GB: CIPS/PMI Services Index

Tue Jun 05 03:30:00 CDT 2018

Consensus Actual Previous
Level 53.0 54.0 52.8

UK services saw business activity pick up in May. At 54.0, the sector PMI was 1.2 points above its unrevised April outturn, stronger than expected and at its highest level in three months.

Even so, growth of new business was amongst the weakest seen in almost two years as soft consumer spending and ongoing Brexit worries took their toll. As a result, headcount was up only marginally, although the gain here was also depressed by shortages of skilled staff in some areas. Business confidence deteriorated for the third time in the last four months.

Meantime, rising costs were boosted by higher wages and salaries as well as more expensive fuel. However, promotional discounting ensured that the rate of output price inflation still eased for a second month in a row and to its lowest level since last June.

Taken together with the PMIs for manufacturing (54.4) and construction (52.5) already released, today's service sector report points to quarterly growth of real GDP around 0.3-0.4 percent. This would be up from the meagre 0.1 percent first quarter post and should be enough to keep alive the chances of a BoE tightening in August. That said, the upswing looks quite fragile and part of May's recovery appears to have been simply due to a rebound from the bad weather of late March and early April. Unless inflation starts to move up again, Bank Rate could still be 0.5 percent at year-end.

The Services Purchasing Managers' Index (PMI) provides an estimate of service sector business activity for the preceding month by using information obtained from a representative sector survey incorporating transport and communication, financial intermediation, business services, personal services, computing and IT and hotels and restaurants. Results are synthesised into a single index which can range between zero and 100. A reading above (below) 50 signals rising (falling) activity versus the previous month and the closer to 100 (zero) the faster is activity growing (contracting). The data are compiled by the Chartered Institute of Purchasing and Supply (CIPS) and Markit.

Investors need to keep their fingers on the pulse of the economy because it dictates how various types of investments will perform. By tracking economic data such as the ISM non-manufacturing index in the U.S. and the Markit Services PMIs elsewhere, investors will know what the economic backdrop is for the various markets. The stock market likes to see healthy economic growth because that translates to higher corporate profits. The bond market prefers less rapid growth and is extremely sensitive to whether the economy is growing too quickly and causing potential inflationary pressures.

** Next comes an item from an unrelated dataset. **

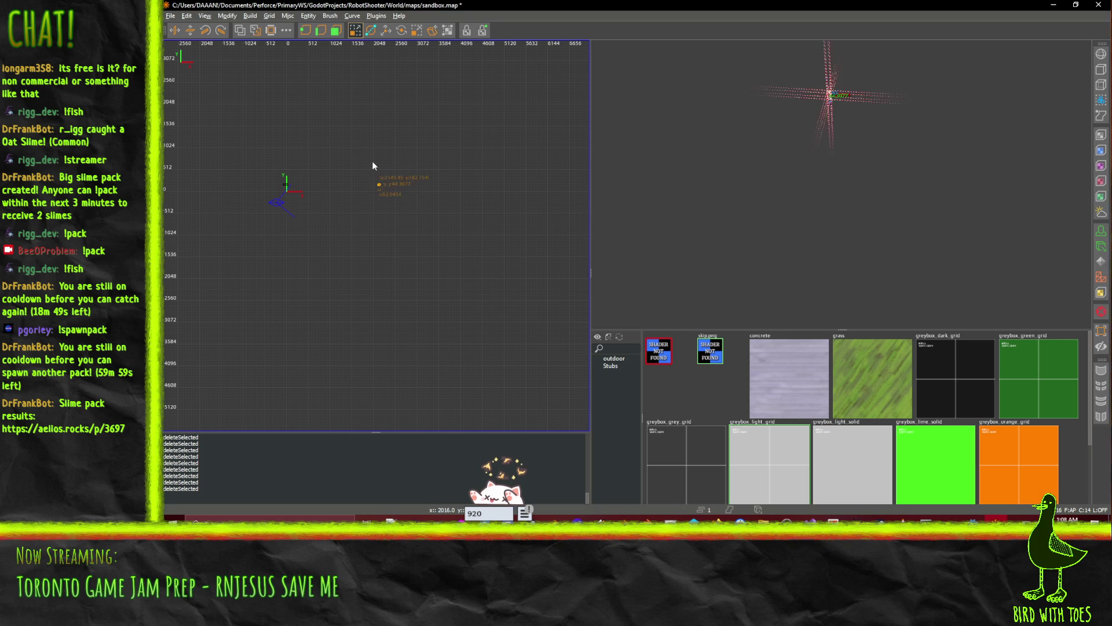
pyautogui.keyDown('ctrl'); pyautogui.click(287, 185); pyautogui.keyUp('ctrl')
pyautogui.press('Delete')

The Markit PMI services data give a detailed look at the services sector, how busy it is and where things are headed. The indexes are widely used by businesses, governments and economic analysts in financial institutions to help better understand business conditions and guide corporate and investment strategy. In particular, central banks in many countries use the data to help make interest rate decisions. PMI surveys are the first indicators of economic conditions published each month and are therefore available well ahead of comparable data produced by government bodies.